The first part of the Calloway scheme involved Jennifer renting her own locker at Lincoln Self Storage on November 22 so she could gain access past the facility’s computer-keyboard security system. Jody then practiced working with a torch, and in the following days he would burn Nathan Grant’s locker open and steal about $1.3 million. It was the hottest money around, having been stolen twice in the previous two months. Before he left, Jody replaced the damaged lock with a new, identical one that of course wouldn’t work.
Nathan Grant and Amy Grigg had collected about $70,000 from Steve to keep watch over multiple lockers. When Amy checked on one and couldn’t open it, she nervously informed Nathan, who checked it out himself a few days later. Amy was right, he discovered; the locker wouldn’t open.
They panicked. Nathan bought a lubricant, hoping maybe the lock was frozen and needed something to loosen it up. He worried that if anything happened to the cash, Steve would think he stole it. Unaware that Jody had stolen the money, Amy told her half brother she was scared the mob mig
ht come after her.
Two weeks later, when Nathan tried again to open the locker, his key still didn’t work. His face white as a ghost, he told Steve, and they drove together to the facility to examine it. They saw burn marks, and Steve figured somebody probably had cut their lock off and replaced it with an identical one. He talked to a woman who worked there, but she wasn’t helpful. It wasn’t her responsibility, she said. Steve had her call a locksmith, and when the lock was cut off, he opened the locker.
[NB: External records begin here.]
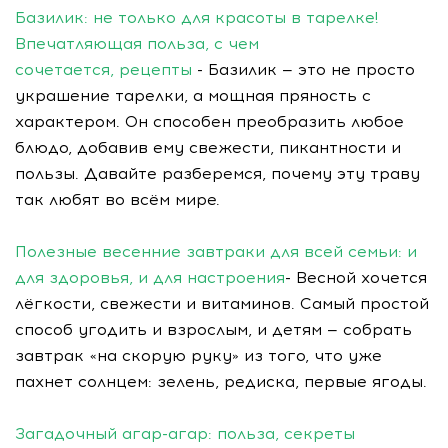
Базилик: не только для красоты в тарелке!
Впечатляющая польза, с чем
сочетается, рецепты
- Базилик — это не просто
украшение тарелки, а мощная пряность с
характером. Он способен преобразить любое
блюдо, добавив ему свежести, пикантности и
пользы. Давайте разберемся, почему эту траву
так любят во всём мире.
Полезные весенние завтраки для всей семьи: и
для здоровья, и для настроения
- Весной хочется
лёгкости, свежести и витаминов. Самый простой
способ угодить и взрослым, и детям — собрать
завтрак «на скорую руку» из того, что уже
пахнет солнцем: зелень, редиска, первые ягоды.
Загадочный агар-агар: польза, секреты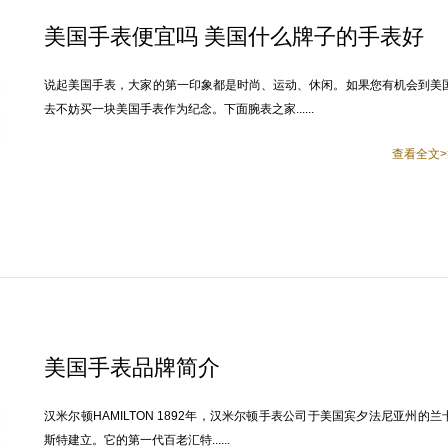
美国手表便宜吗 美国什么牌子的手表好
说起美国手表，大家的第一印象都是时尚、运动、休闲。如果您有机会到美
去不妨买一块美国手表作为纪念。下面腕表之家......
查看全文>
美国手表品牌简介
汉米尔顿HAMILTON 1892年，汉米尔顿手表公司于美国宾夕法尼亚州的兰
斯特建立。它的第一代百老汇特......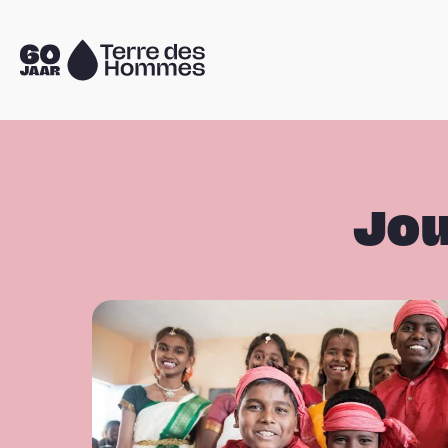
Sla navigatie over
Naar
de
homepage
Jou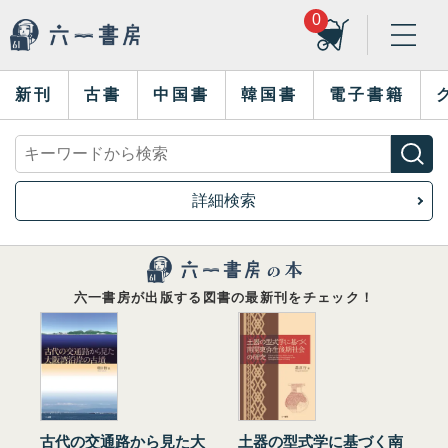
0
新刊
古書
中国書
韓国書
電子書籍
詳細検索
六一書房が出版する図書の最新刊をチェック！
古代の交通路から見た大
土器の型式学に基づく南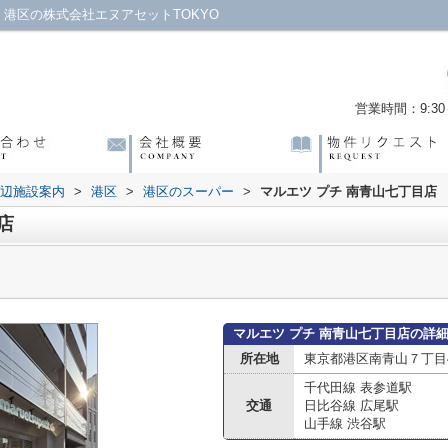
｜港区の株式会社エヌアセットTOKYO
営業時間：9:30～
辺施設案内
>
港区
>
港区のスーパー
>
マルエツ プチ 南青山七丁目店
店
マルエツ プチ 南青山七丁目店の詳
所在地
東京都港区南青山７丁目4
千代田線 表参道駅
交通
日比谷線 広尾駅
山手線 渋谷駅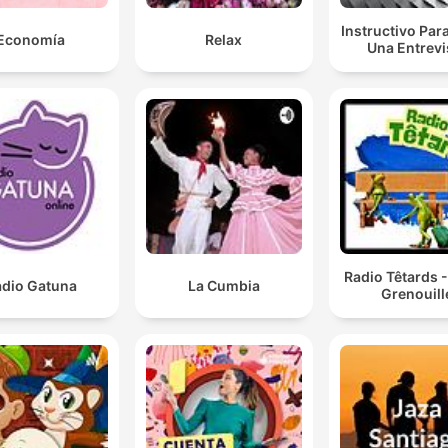
Instructivo Par
Economía
Relax
Una Entrevi
Radio Têtards 
dio Gatuna
La Cumbia
Grenouill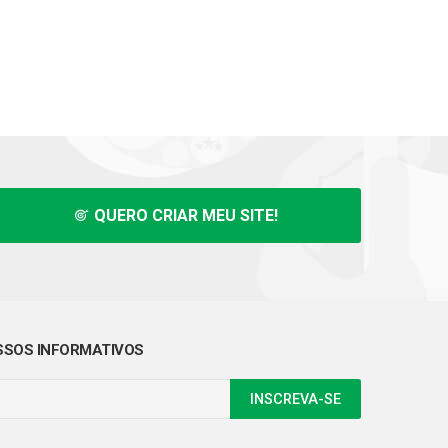
QUERO CRIAR MEU SITE!
SOS INFORMATIVOS
INSCREVA-SE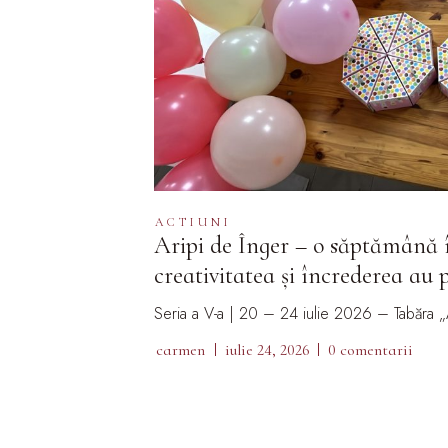
ACTIUNI
Aripi de Înger – o săptămână î
creativitatea și încrederea au p
Seria a V-a | 20 – 24 iulie 2026 – Tabăra „
carmen
iulie 24, 2026
0 comentarii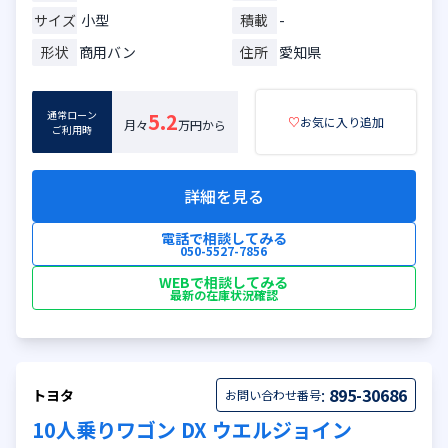
サイズ
小型
積載
-
形状
商用バン
住所
愛知県
通常ローン
5.2
♡
お気に入り追加
月々
万円から
ご利用時
詳細を見る
電話で相談してみる
050-5527-7856
WEBで相談してみる
最新の在庫状況確認
:
895-30686
トヨタ
お問い合わせ番号
10人乗りワゴン DX ウエルジョイン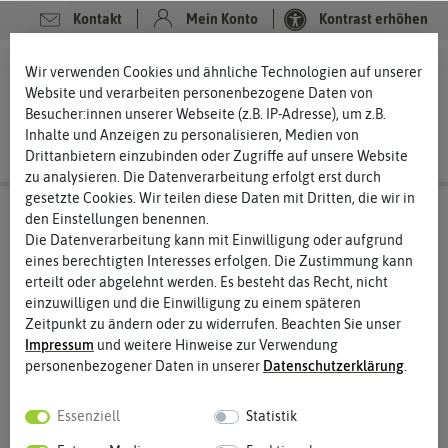
Kontakt
Mein Konto
Kontrast erhöhen
0
0
Wir verwenden Cookies und ähnliche Technologien auf unserer
Website und verarbeiten personenbezogene Daten von
Besucher:innen unserer Webseite (z.B. IP-Adresse), um z.B.
Inhalte und Anzeigen zu personalisieren, Medien von
Drittanbietern einzubinden oder Zugriffe auf unsere Website
zu analysieren. Die Datenverarbeitung erfolgt erst durch
gesetzte Cookies. Wir teilen diese Daten mit Dritten, die wir in
den Einstellungen benennen.
Die Datenverarbeitung kann mit Einwilligung oder aufgrund
eines berechtigten Interesses erfolgen. Die Zustimmung kann
erteilt oder abgelehnt werden. Es besteht das Recht, nicht
einzuwilligen und die Einwilligung zu einem späteren
Zeitpunkt zu ändern oder zu widerrufen. Beachten Sie unser
Impressum
und weitere Hinweise zur Verwendung
personenbezogener Daten in unserer
Daten­schutz­erklärung
.
Essenziell
Statistik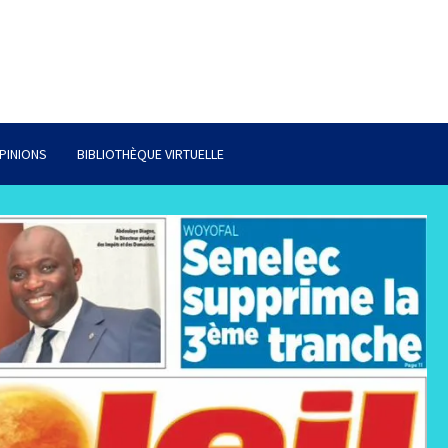
PINIONS
BIBLIOTHÈQUE VIRTUELLE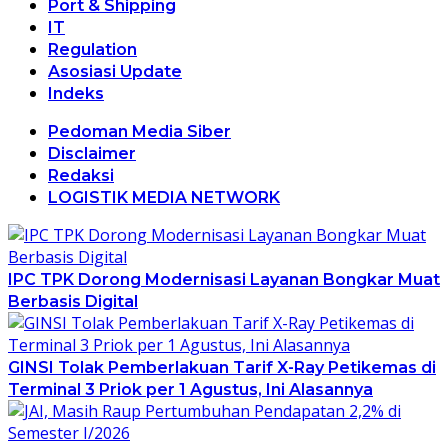
Port & Shipping
IT
Regulation
Asosiasi Update
Indeks
Pedoman Media Siber
Disclaimer
Redaksi
LOGISTIK MEDIA NETWORK
IPC TPK Dorong Modernisasi Layanan Bongkar Muat
Berbasis Digital
GINSI Tolak Pemberlakuan Tarif X-Ray Petikemas di
Terminal 3 Priok per 1 Agustus, Ini Alasannya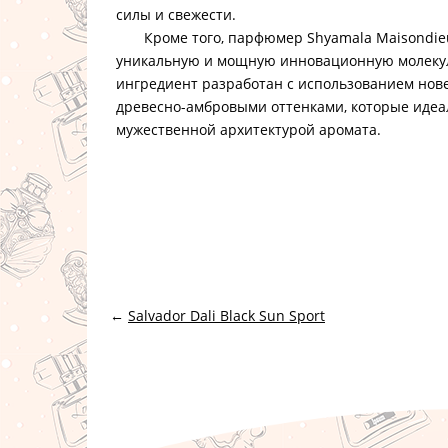
силы и свежести.
Кроме того, парфюмер Shyamala Maisondieu
уникальную и мощную инновационную молекул
ингредиент разработан с использованием нов
древесно-амбровыми оттенками, которые идеа
мужественной архитектурой аромата.
←
Salvador Dali Black Sun Sport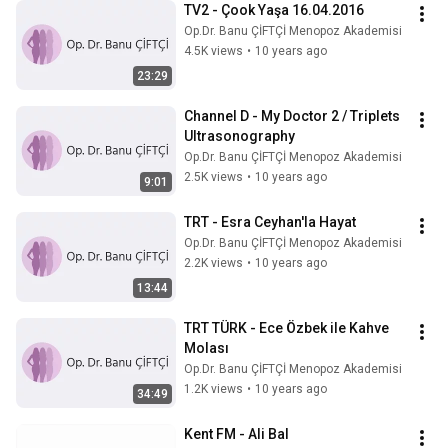
TV2 - Çook Yaşa 16.04.2016
Op.Dr. Banu ÇİFTÇİ Menopoz Akademisi
4.5K views
•
10 years ago
23:29
Channel D - My Doctor 2 / Triplets 
Ultrasonography
Op.Dr. Banu ÇİFTÇİ Menopoz Akademisi
2.5K views
•
10 years ago
9:01
TRT - Esra Ceyhan'la Hayat
Op.Dr. Banu ÇİFTÇİ Menopoz Akademisi
2.2K views
•
10 years ago
13:44
TRT TÜRK - Ece Özbek ile Kahve 
Molası
Op.Dr. Banu ÇİFTÇİ Menopoz Akademisi
1.2K views
•
10 years ago
34:49
Kent FM - Ali Bal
It was completely empty. Half a dozen suitcases and four cardboard boxes, all placed there full of cash, were missing.
Nathan panicked. Steve didn’t curse or yell, and he seemed to believe his cousin’s remorse was sincere. He continued to lie to Nathan about the source of the money, saying he’d been holding it for others. “They’re gonna kill me,” Steve said. “I gotta go to Chicago and explain to them that it’s gone.”
Of course, Steve couldn’t report this theft to the cops. All he could do was try to keep the rest of the cash in safer hands. First, he removed the money from the other storage lockers in the area. Then he enlisted his relatives and friends to help him store it in safe-deposit boxes in banks, which he felt were more secure.
• • •
The loss wouldn’t land a rich man like Steve Chambers in the poorhouse. It wouldn’t even threaten his $8,860 monthly mortgage payments. He could still afford to buy his old mobile-home property, using a $62,000 check he secured for a fee through John Hodge, who along with his son the ice-cream man had secured checks for the down payment on the $635,000 house. Steve then let Nathan and Amy live in his old home for $500 a month.
And he could still afford to pay his lawyer, Jeff Guller, a $10,000 fee for simply holding two briefcases in his office. These were the briefcases containing the $433,000 that Steve had planned to use to buy his new house, before Guller told him that paying with cash required filling out paperwork. Guller, whose office assistants almost immediately wondered if the cash was Loomis Fargo money, was reluctant to take a fee for holding the cash, but he relented when Steve, in the end, called it a Christmas gift.